Copy every line of the material below word for word, leaving the pictures out of your answer.

===== Information shown

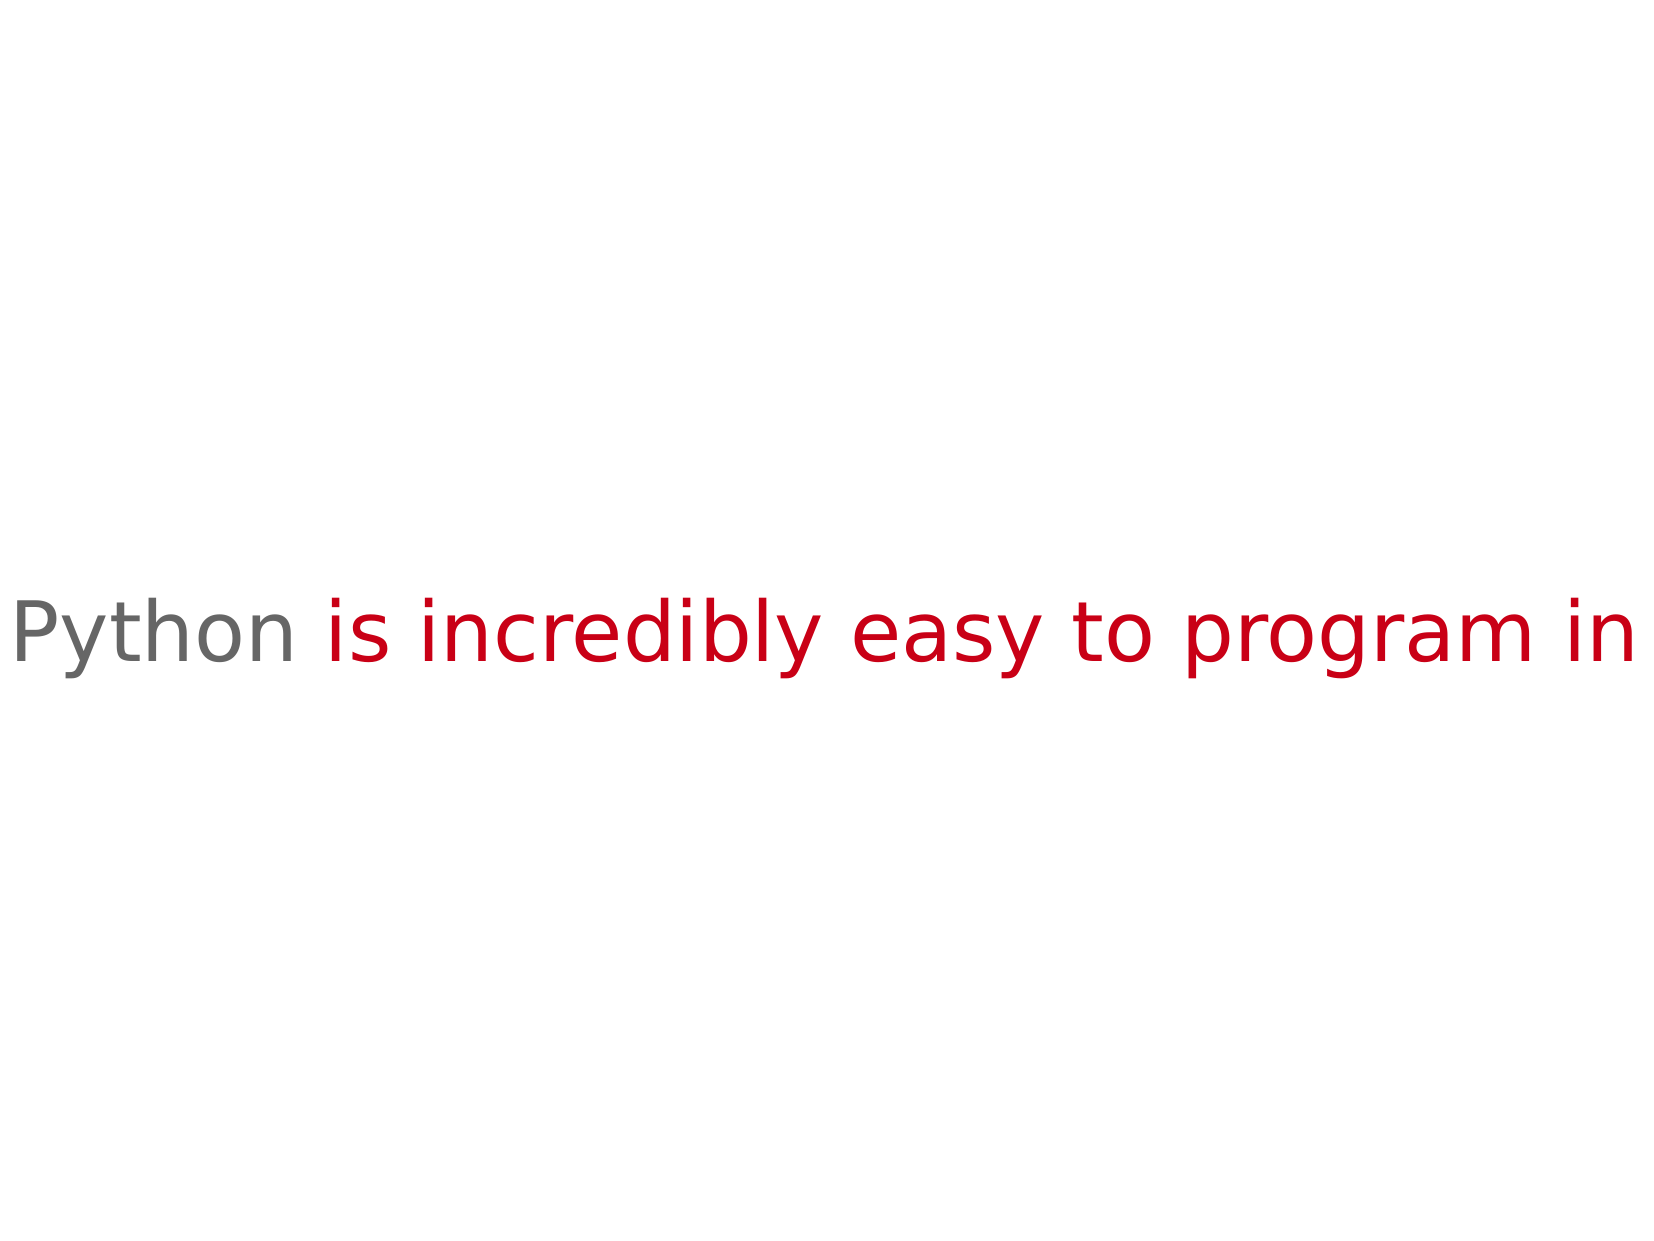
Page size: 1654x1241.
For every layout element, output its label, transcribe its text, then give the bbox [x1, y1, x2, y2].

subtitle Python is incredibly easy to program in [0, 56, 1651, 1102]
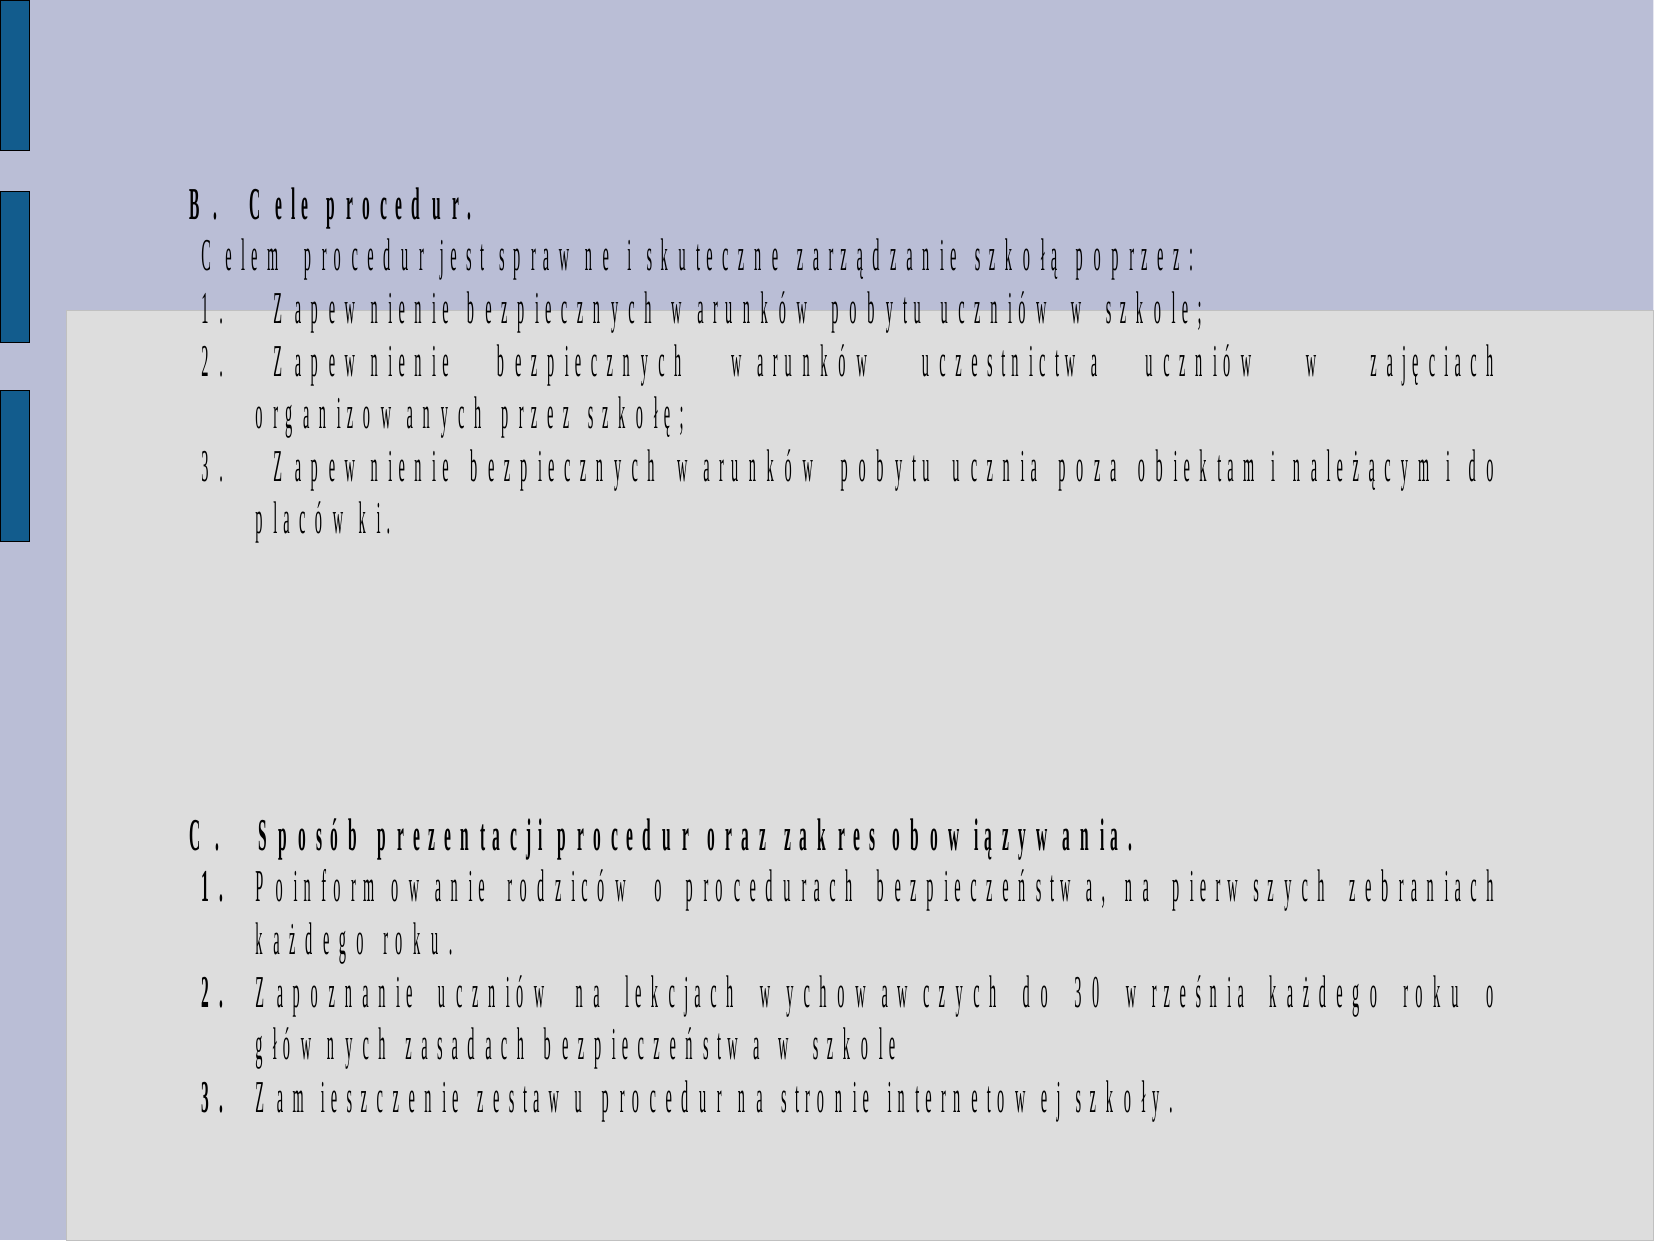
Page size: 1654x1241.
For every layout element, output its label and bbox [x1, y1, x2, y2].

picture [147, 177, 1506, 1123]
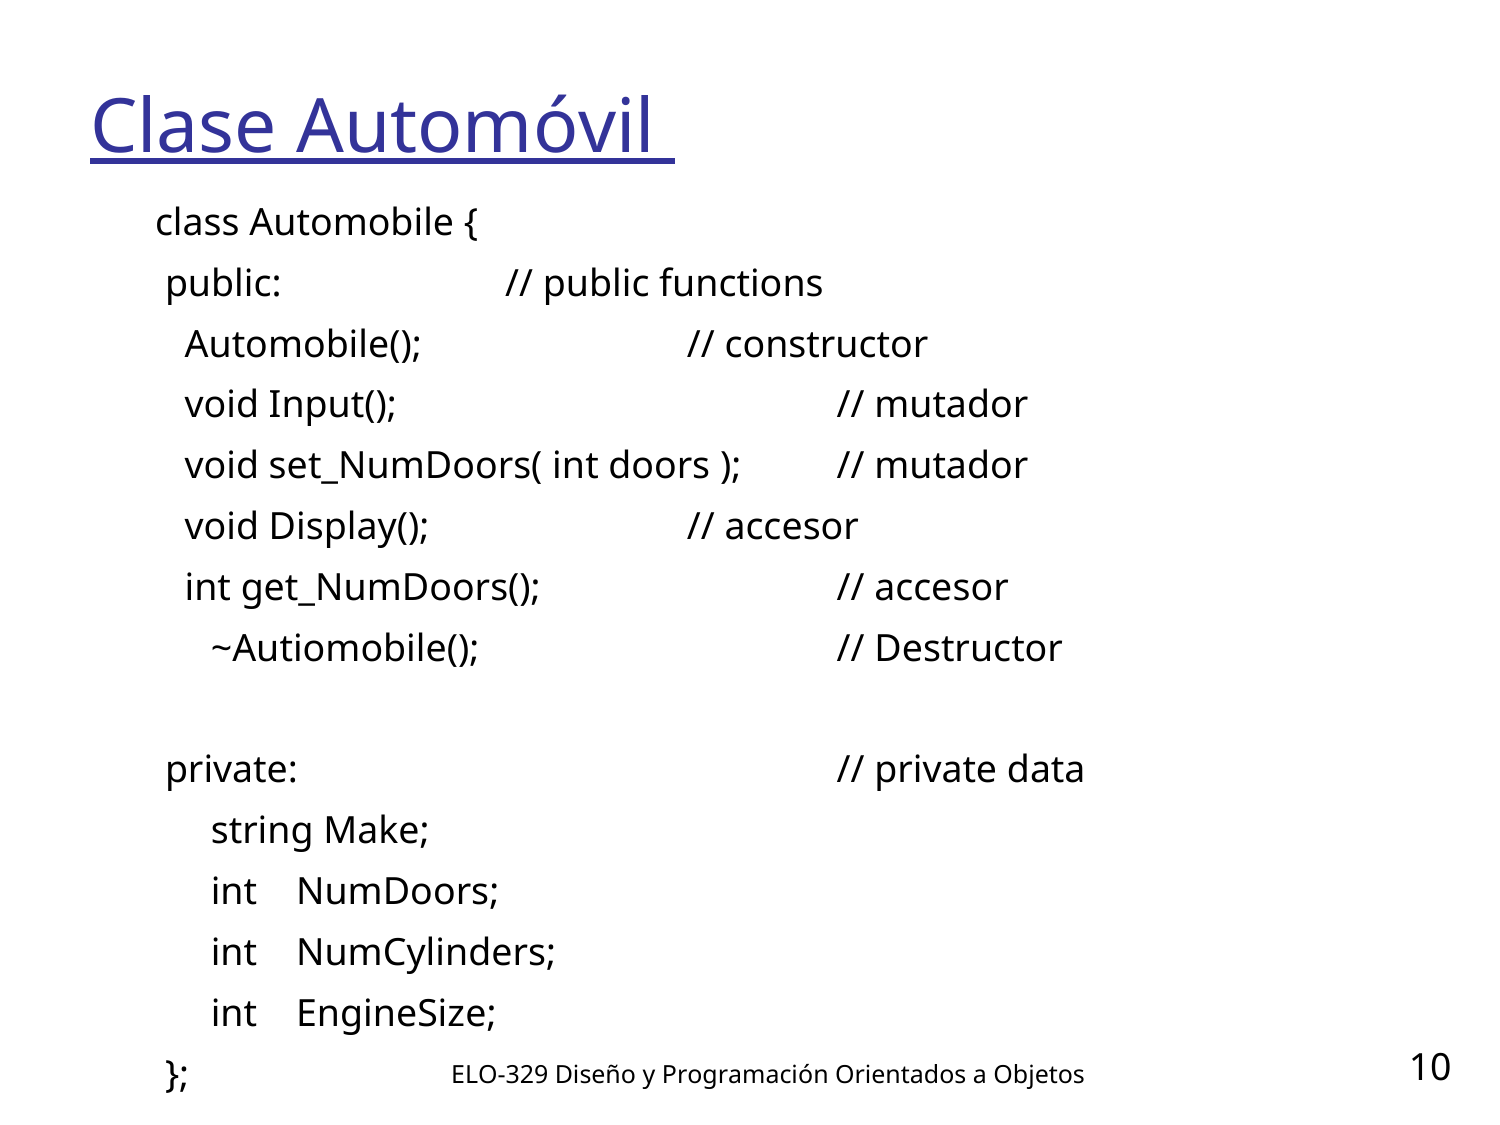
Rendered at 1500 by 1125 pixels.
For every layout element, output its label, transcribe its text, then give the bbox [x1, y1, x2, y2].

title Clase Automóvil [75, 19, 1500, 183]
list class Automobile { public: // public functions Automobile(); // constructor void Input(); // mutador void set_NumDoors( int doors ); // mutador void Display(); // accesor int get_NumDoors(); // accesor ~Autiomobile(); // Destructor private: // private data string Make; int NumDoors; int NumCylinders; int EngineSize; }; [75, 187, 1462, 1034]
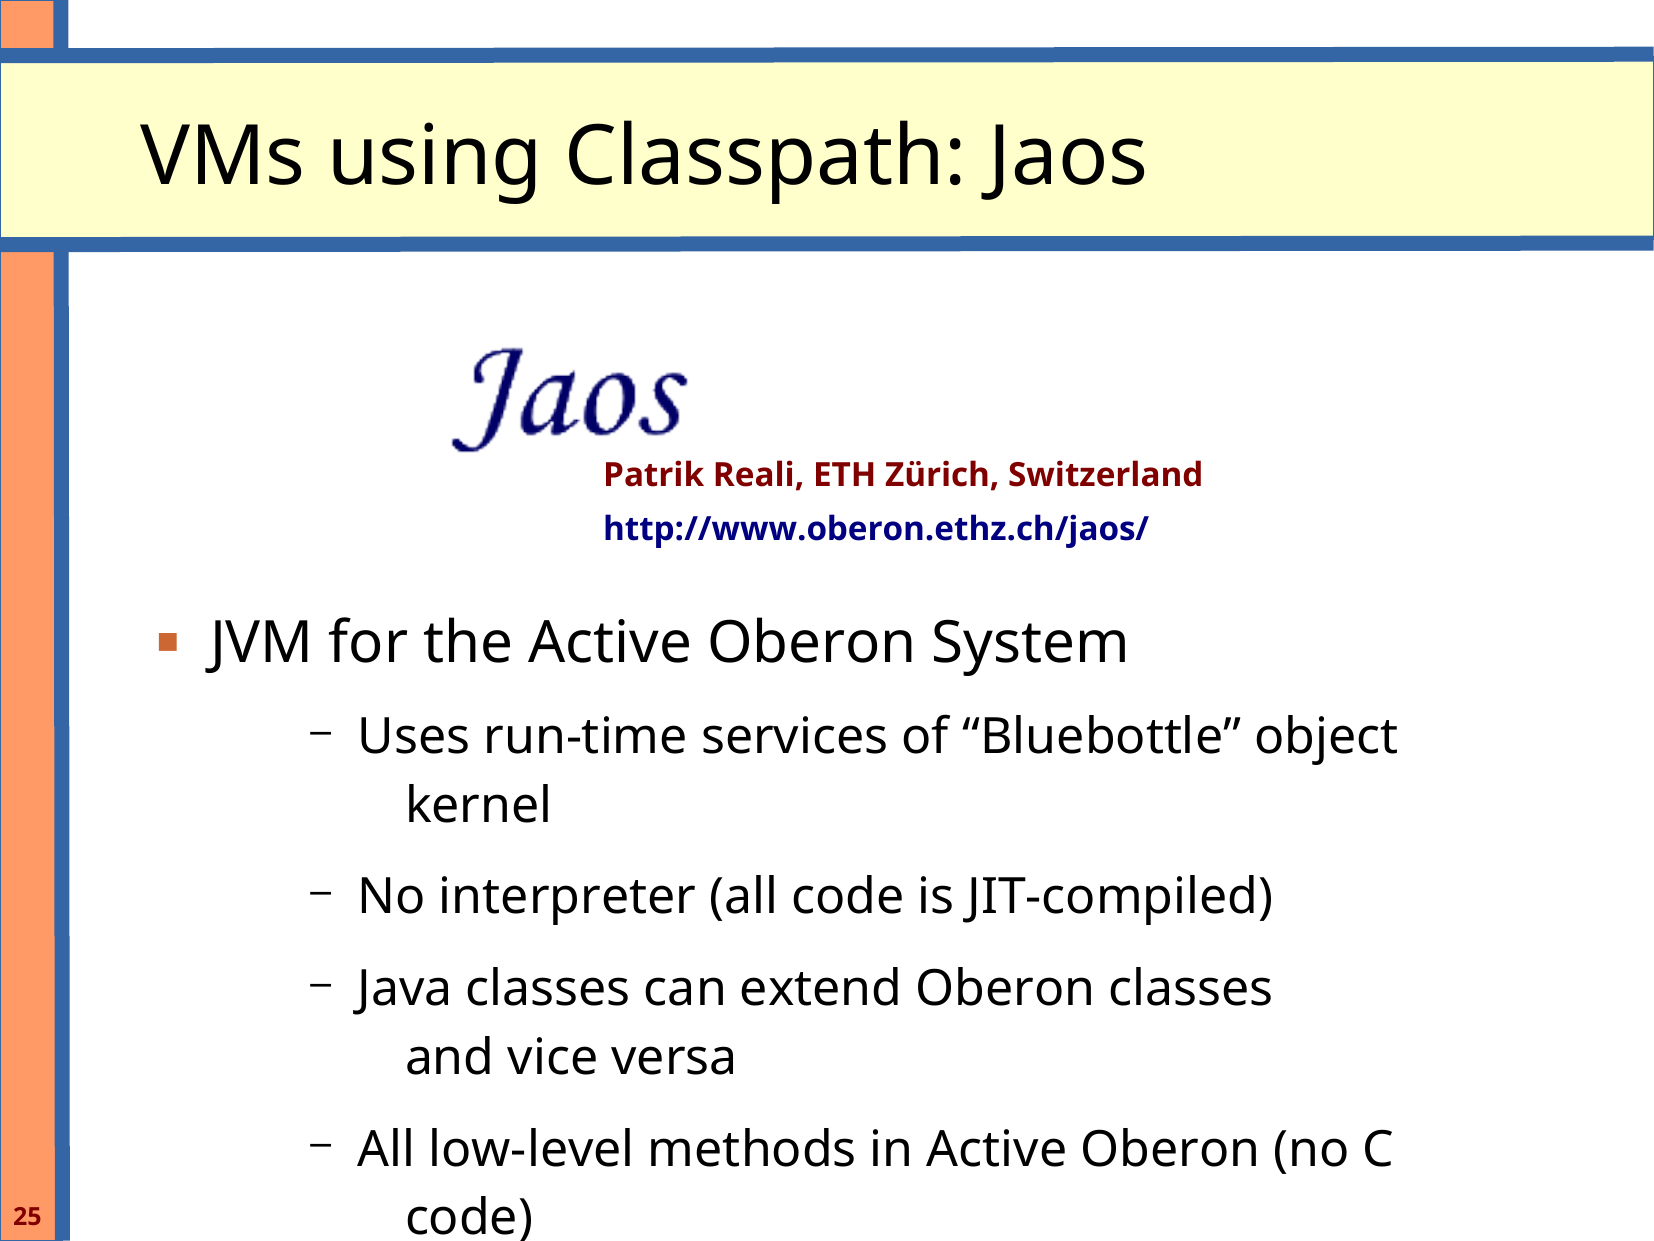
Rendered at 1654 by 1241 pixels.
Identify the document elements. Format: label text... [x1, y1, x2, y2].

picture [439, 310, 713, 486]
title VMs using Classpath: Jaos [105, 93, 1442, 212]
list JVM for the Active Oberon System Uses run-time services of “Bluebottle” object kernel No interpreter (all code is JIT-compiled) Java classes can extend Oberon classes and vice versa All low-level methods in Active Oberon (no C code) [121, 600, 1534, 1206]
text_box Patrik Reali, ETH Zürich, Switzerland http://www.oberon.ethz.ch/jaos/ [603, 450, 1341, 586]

==========

## Solution to the exercise
Page size: 1654x1241.
For every layout element, output its label, transcribe its text, then give the bbox [x1, y1, x2, y2].

subtitle Python is incredibly easy to program in [0, 56, 1651, 1102]
Page size: 1654x1241.
For every layout element, output its label and bbox [x1, y1, x2, y2].

picture [147, 177, 1506, 1123]
Rendered at 1500 by 1125 pixels.
For every layout element, output its label, transcribe its text, then give the bbox [x1, y1, x2, y2].

title Clase Automóvil [75, 19, 1500, 183]
list class Automobile { public: // public functions Automobile(); // constructor void Input(); // mutador void set_NumDoors( int doors ); // mutador void Display(); // accesor int get_NumDoors(); // accesor ~Autiomobile(); // Destructor private: // private data string Make; int NumDoors; int NumCylinders; int EngineSize; }; [75, 187, 1462, 1034]
Rendered at 1654 by 1241 pixels.
Identify the document elements. Format: label text... [x1, y1, x2, y2].

picture [439, 310, 713, 486]
title VMs using Classpath: Jaos [105, 93, 1442, 212]
list JVM for the Active Oberon System Uses run-time services of “Bluebottle” object kernel No interpreter (all code is JIT-compiled) Java classes can extend Oberon classes and vice versa All low-level methods in Active Oberon (no C code) [121, 600, 1534, 1206]
text_box Patrik Reali, ETH Zürich, Switzerland http://www.oberon.ethz.ch/jaos/ [603, 450, 1341, 586]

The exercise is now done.